### Übungstext ###
Hinzu kommt, dass zahlreiche Websites in 37 Ländern geschlossen wurden. Spitzenreiter ist hier Syrien: Dort wurden 162 Websites zensiert. Auf den Plätzen 2 und 3 folgen China mit 93 und der Iran mit 38 zensierten Websites.

Allerdings üben nicht nur autoritäre Regime Zensur im Internet. Auch die Behörden in Thailand und der Türkei, beides Staaten mit demokratischen Strukturen, haben 2008 den Zugang zu Websites gesperrt, weil dort ihrer Ansicht nach der thailändische König Bhumibol Adulyadej oder der türkische Staatsgründer Mustafa Kemal Atatürk verunglimpft wurden. Solche Aktionen galten bevorzugt Videoportalen wie Youtube und Dailymotion. Auch andere Websites mit Nutzerbeteiligung geraten zunehmend ins Visier der staatlichen Stellen: So zensierten die Behörden in mehreren arabischen Ländern massiv die Inhalte der Community Facebook.
###
**Aufgaben**
**A)** Prüfen Sie, ob die Aussagen (i) In Syrien wurden 162 Websites zensiert, (ii) China liegt mit 38 zensierten Websites auf Platz 3, und (iii) Zensur im Internet üben nur autoritäre Regime aus, mit dem Text über Internetzensur übereinstimmen. Antworten Sie jeweils mit Ja oder Nein und zitieren Sie die entscheidenden Worte des Textes wörtlich.
**B)** Schreiben Sie den Text über Internetzensur im Anschluss an seinen letzten Satz weiter.
Die anschließende Auflistung ist eigenständiges Material und gehört nicht zum Text über Internetzensur.
### Nachfolgende Daten ###
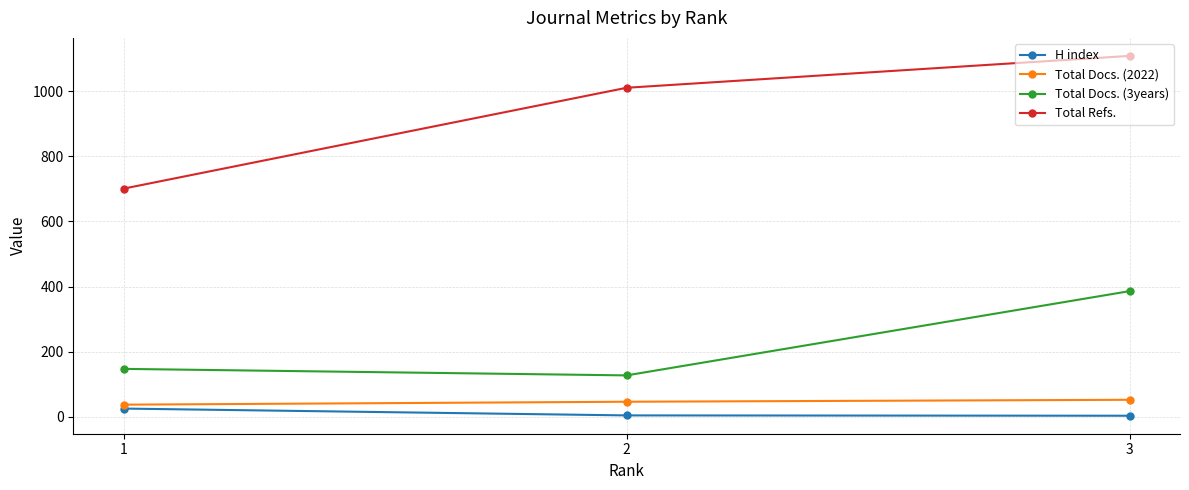

Which label corresponds to the largest value in the chart?

3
###
**Lösungen**
**A)**
(i) Ja: „Dort wurden 162 Websites zensiert.“
(ii) Nein: „Auf den Plätzen 2 und 3 folgen China mit 93 und der Iran mit 38 zensierten Websites.“
(iii) Nein: „Allerdings üben nicht nur autoritäre Regime Zensur im Internet.“

**B)**
Das Militärregime in Myanmar erwies sich auch 2008 wieder als einer der massivsten Vertreter der Internetzensur. In dem südostasiatischen Land wurde ein Blogger zu 59 Jahren Haft, ein zweiter zu 20 Jahren Haft verurteilt. Im Jahr 2007 hatten die herrschenden Generäle das Land komplett vom Internet getrennt, nachdem Bilder von der blutigen Niederschlagung von Protesten auf westlichen Websites veröffentlicht wurden. Zum Jahrestag Ende September 2008 wurden mehrere von Dissidenten im Exil betriebene Websites durch Distributed-Denial-of-Service-Attacken (DDoS) lahmgelegt.

Das gefährlichste Land für Journalisten ist nach wie vor der Irak, wo 2008 15 von ihnen starben, gefolgt von Pakistan (sieben Tote), den Philippinen (sechs Tote), Mexiko und Georgien (je vier Tote). Allerdings bedeuteten weniger Tote nicht unbedingt, dass sich die Sicherheit vor Ort verbessert hätte. Dass in Afrika 2008 weniger Journalisten getötet wurden als im Vorjahr, hing auch damit zusammen, dass sich Nachrichtenmedien aus Kriegszonen wie Somalia zurückziehen.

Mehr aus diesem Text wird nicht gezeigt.